I am planning to sand off 30 years of bottom paint from my Columbia 36 next year and try to fair it for phrf racing. I would like to get the "most bang for the buck" but will want multi season performance from the paint. In the past I have used Pettit "Trinidad" for my San Fransisco bay location with good results. I intend to spray the paint if possible with a conventional pressure pot spray rig. I don''t think you are supposed to sand this paint. My experience is that in jobs like this you usually get 80% of the result with 20% of the work. I don''t think I can afford more than this. Am I way off base here? What should I do to get the best result with the least work and expense?

Thanks 

Capn Jonny 
Columbia 36 Boogiwacket


----------



## paulk (Jun 2, 2000)

We''ve used Micron CSC with good results on the East Coast. Minimal sanding prep, and anti-fouling qualities hold over the winter haulout as well. By painting different colors in different years you can tell how fast it''s wearing. Have fun racing!


----------



## dougc (Oct 23, 2000)

Jonny, using a chemical stripper is so much faster than sanding. You can buy the "marine brand" stuff at $30/gallon or go to KMart and get the same stuff in a different labeled can for much less. You want the stuff that''s jelly-like.

Let it sit for a few minutes and use a plastic scraper to whisk off layers of paint.

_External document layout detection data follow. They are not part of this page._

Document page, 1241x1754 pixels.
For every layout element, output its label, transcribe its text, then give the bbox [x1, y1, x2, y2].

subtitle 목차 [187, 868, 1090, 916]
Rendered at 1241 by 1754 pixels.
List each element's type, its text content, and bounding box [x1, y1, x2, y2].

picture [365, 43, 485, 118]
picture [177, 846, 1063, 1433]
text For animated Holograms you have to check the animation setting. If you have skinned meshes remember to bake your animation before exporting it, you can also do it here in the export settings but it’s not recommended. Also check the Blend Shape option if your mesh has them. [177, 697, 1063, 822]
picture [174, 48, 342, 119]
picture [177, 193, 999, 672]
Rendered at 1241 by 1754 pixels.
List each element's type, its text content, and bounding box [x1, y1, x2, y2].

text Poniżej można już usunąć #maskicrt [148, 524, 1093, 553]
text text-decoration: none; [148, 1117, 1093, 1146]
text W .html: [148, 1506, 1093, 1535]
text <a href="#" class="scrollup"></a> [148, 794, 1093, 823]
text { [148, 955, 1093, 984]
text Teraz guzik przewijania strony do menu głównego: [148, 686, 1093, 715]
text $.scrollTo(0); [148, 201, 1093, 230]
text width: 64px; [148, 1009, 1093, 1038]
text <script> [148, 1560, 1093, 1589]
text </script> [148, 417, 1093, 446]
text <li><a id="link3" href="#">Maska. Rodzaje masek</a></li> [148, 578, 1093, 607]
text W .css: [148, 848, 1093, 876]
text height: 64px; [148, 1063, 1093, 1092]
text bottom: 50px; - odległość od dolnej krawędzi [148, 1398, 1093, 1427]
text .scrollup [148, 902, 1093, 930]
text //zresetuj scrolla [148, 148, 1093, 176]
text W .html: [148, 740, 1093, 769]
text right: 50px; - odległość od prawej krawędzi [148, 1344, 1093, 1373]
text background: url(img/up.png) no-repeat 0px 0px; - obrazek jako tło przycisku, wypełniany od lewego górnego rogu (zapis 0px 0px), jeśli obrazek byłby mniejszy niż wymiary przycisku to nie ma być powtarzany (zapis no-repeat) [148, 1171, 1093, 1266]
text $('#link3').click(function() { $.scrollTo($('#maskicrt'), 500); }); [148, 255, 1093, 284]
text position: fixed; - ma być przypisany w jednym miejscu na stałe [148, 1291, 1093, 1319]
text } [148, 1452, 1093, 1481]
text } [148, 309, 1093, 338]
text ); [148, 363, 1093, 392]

Because you have so many years of accumulated paint, expect to repeat this process.

Oh, also, lay down a lot of newspaper OR carry a board in your other hand, like a painter''s palette, to deposit the scrapings.

80/20 rule, eh? I subscribe to the Prado (sp?) Principle, too. I think you''re right.

If you''re in the SF area, contact the Berkeley Marine center. Ask ''em how much to spray your bottom, if you do the prepping. About a year ago, they only charged my buddy $150 + cost of paint to shoot his 25'' bottom. You don''t find that many good deals in the marine world, unless you''re shopping at Sailnet! (shameless plug for our host)


----------